The data ::
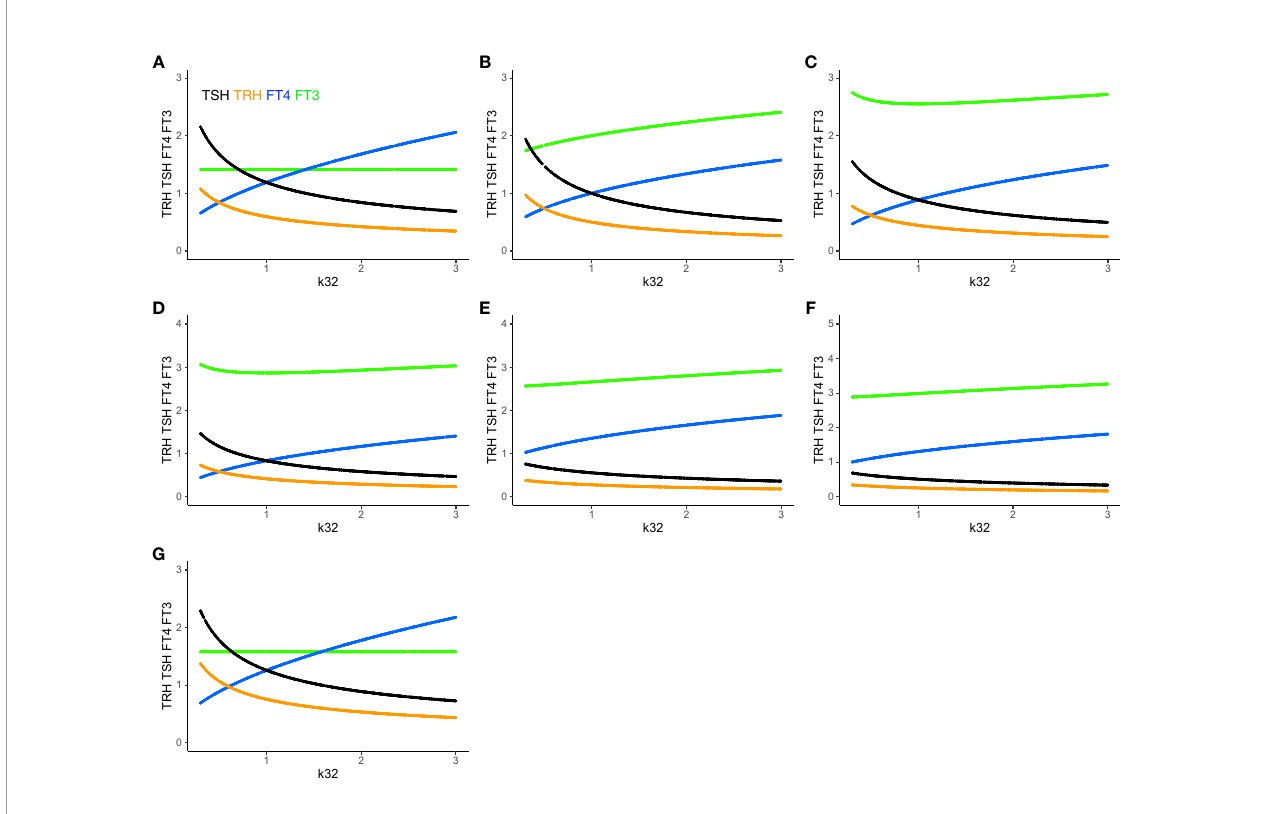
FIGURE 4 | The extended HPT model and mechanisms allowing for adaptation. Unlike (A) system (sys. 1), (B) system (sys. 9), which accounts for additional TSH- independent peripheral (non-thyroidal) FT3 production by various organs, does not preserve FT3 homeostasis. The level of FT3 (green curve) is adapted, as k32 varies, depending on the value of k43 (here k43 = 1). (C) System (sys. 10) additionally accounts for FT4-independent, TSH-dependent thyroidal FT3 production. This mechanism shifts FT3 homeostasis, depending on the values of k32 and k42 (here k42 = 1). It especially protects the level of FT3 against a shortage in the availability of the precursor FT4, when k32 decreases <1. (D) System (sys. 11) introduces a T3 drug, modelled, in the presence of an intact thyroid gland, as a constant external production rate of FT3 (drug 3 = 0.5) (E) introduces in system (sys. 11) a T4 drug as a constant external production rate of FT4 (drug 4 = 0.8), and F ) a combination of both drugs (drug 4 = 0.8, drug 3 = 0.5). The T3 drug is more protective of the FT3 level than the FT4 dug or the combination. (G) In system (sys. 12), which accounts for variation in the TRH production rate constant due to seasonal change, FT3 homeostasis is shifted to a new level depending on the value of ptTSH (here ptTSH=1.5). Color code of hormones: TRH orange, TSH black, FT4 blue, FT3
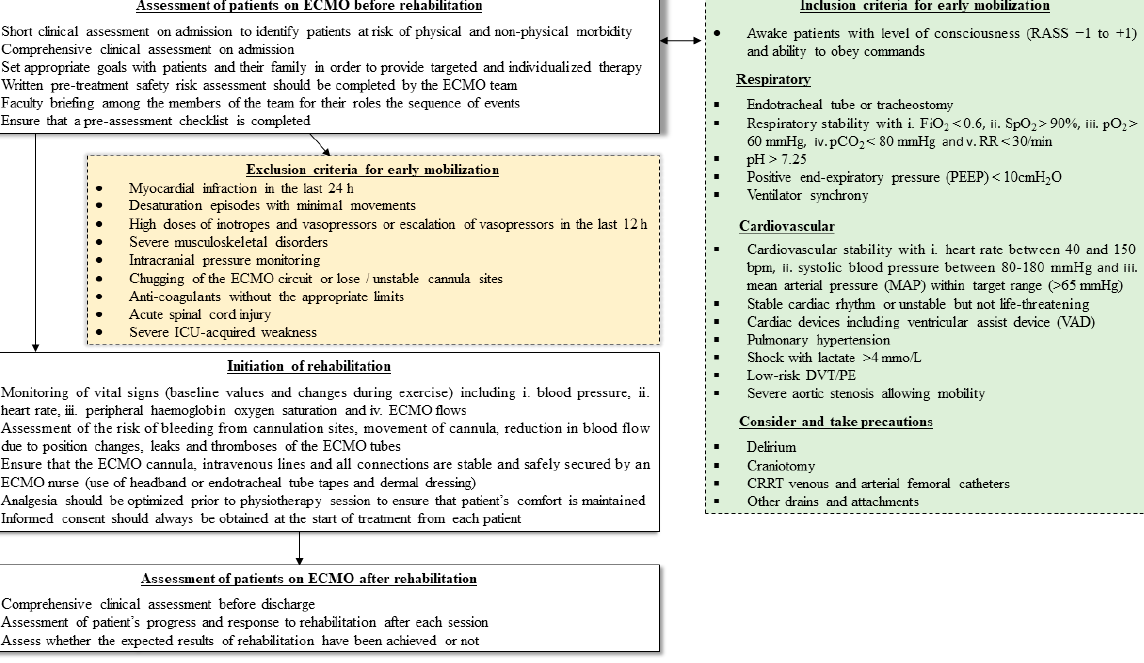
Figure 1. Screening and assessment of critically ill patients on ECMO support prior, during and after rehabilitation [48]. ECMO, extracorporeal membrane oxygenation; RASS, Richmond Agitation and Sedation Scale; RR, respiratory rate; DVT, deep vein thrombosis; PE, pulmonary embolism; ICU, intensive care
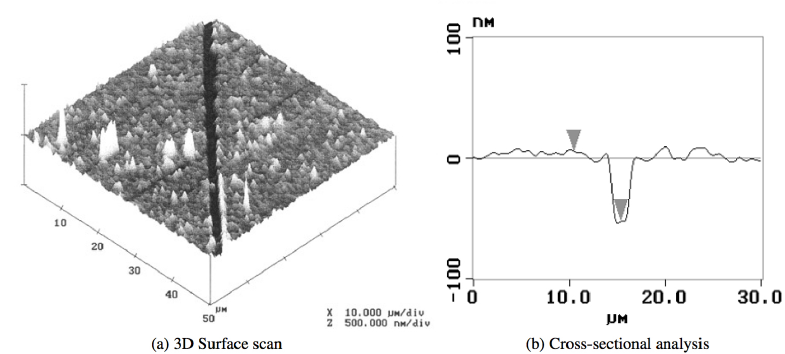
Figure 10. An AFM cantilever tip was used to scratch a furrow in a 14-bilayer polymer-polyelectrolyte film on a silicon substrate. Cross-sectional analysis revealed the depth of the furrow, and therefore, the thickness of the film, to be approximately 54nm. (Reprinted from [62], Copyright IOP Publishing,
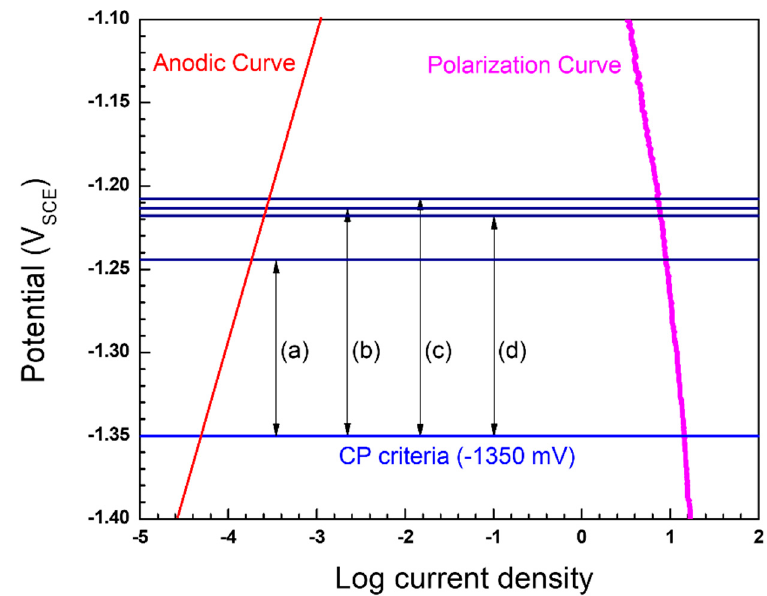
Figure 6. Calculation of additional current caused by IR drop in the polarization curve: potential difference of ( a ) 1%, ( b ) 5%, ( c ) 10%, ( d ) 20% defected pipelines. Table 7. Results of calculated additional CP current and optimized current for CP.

==

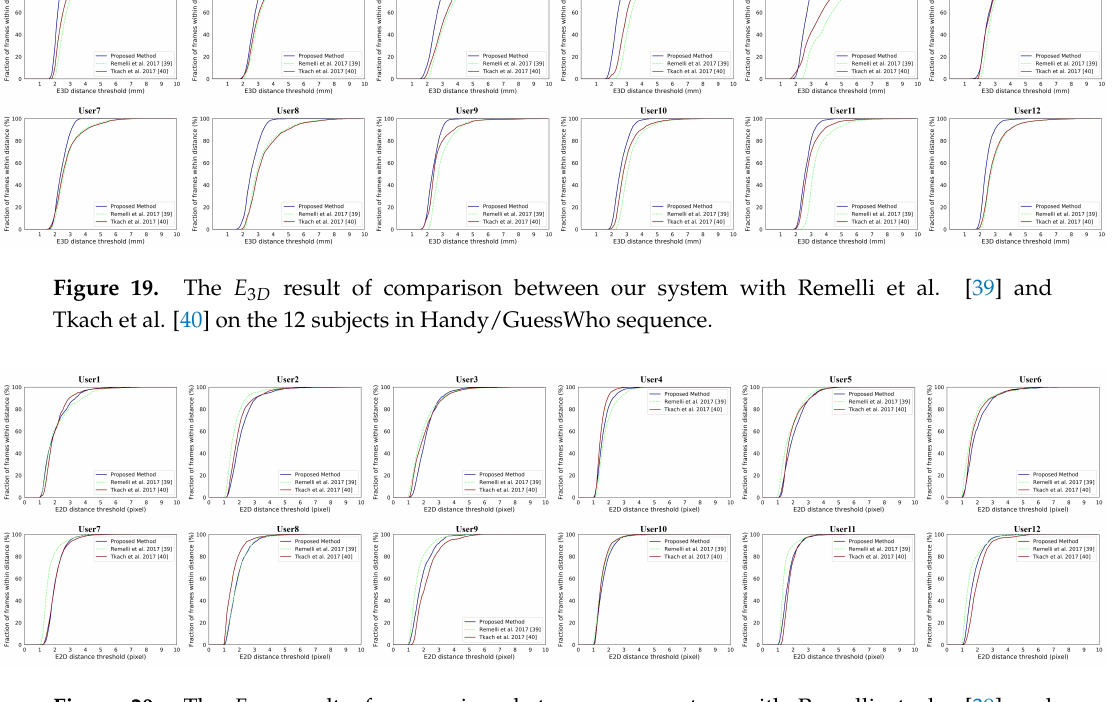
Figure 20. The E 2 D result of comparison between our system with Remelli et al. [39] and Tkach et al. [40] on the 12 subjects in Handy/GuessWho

==

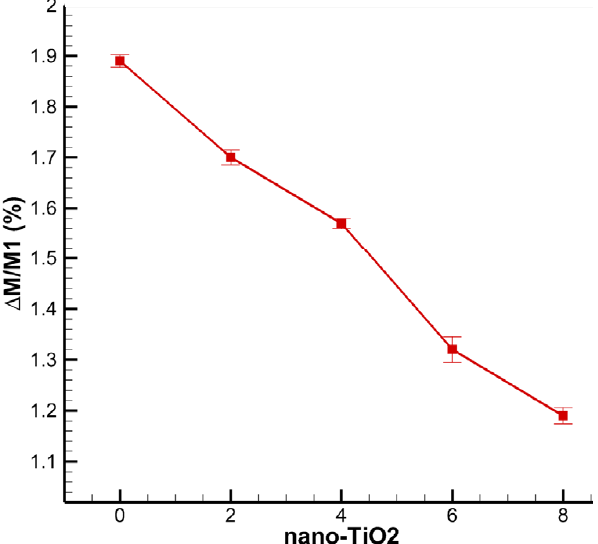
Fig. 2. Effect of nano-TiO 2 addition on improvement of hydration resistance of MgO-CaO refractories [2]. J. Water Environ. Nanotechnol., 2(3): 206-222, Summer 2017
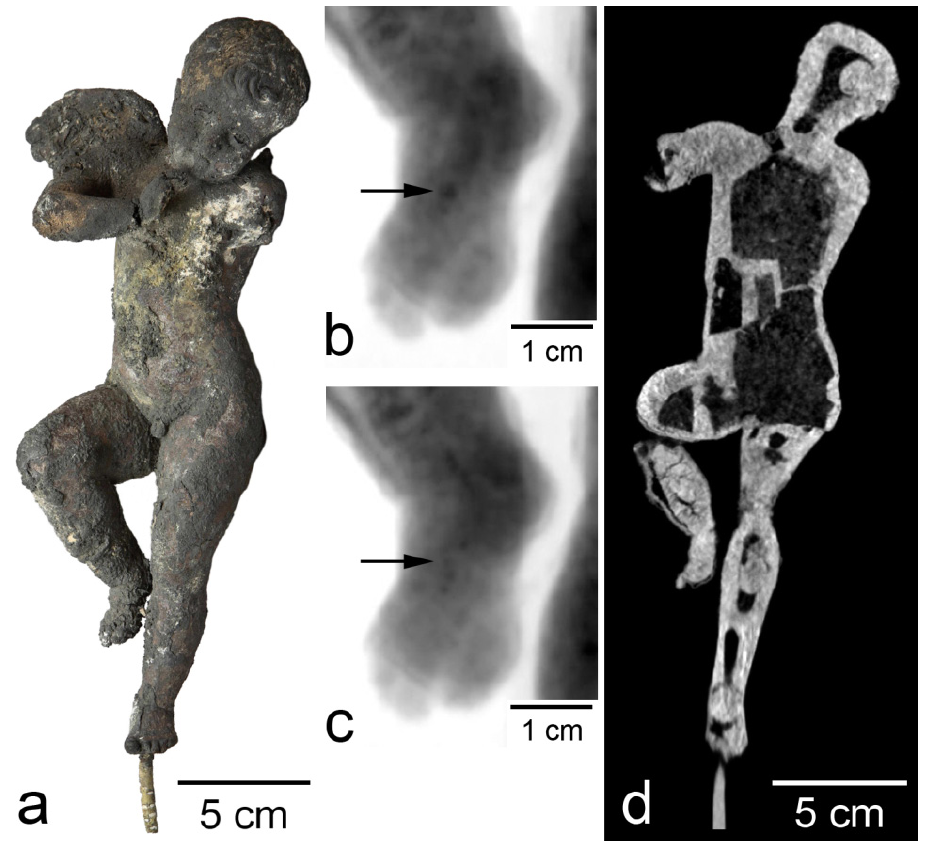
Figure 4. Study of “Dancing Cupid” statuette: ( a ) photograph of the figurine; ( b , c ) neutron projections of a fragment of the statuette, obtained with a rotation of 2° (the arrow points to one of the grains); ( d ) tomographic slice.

Goal of the exercise :: Each line of the data that includes "with" should be copied.

Expected output ::
Figure 20. The E 2 D result of comparison between our system with Remelli et al. [39] and Tkach et al. [40] on the 12 subjects in Handy/GuessWho
Figure 4. Study of “Dancing Cupid” statuette: ( a ) photograph of the figurine; ( b , c ) neutron projections of a fragment of the statuette, obtained with a rotation of 2° (the arrow points to one of the grains); ( d ) tomographic slice.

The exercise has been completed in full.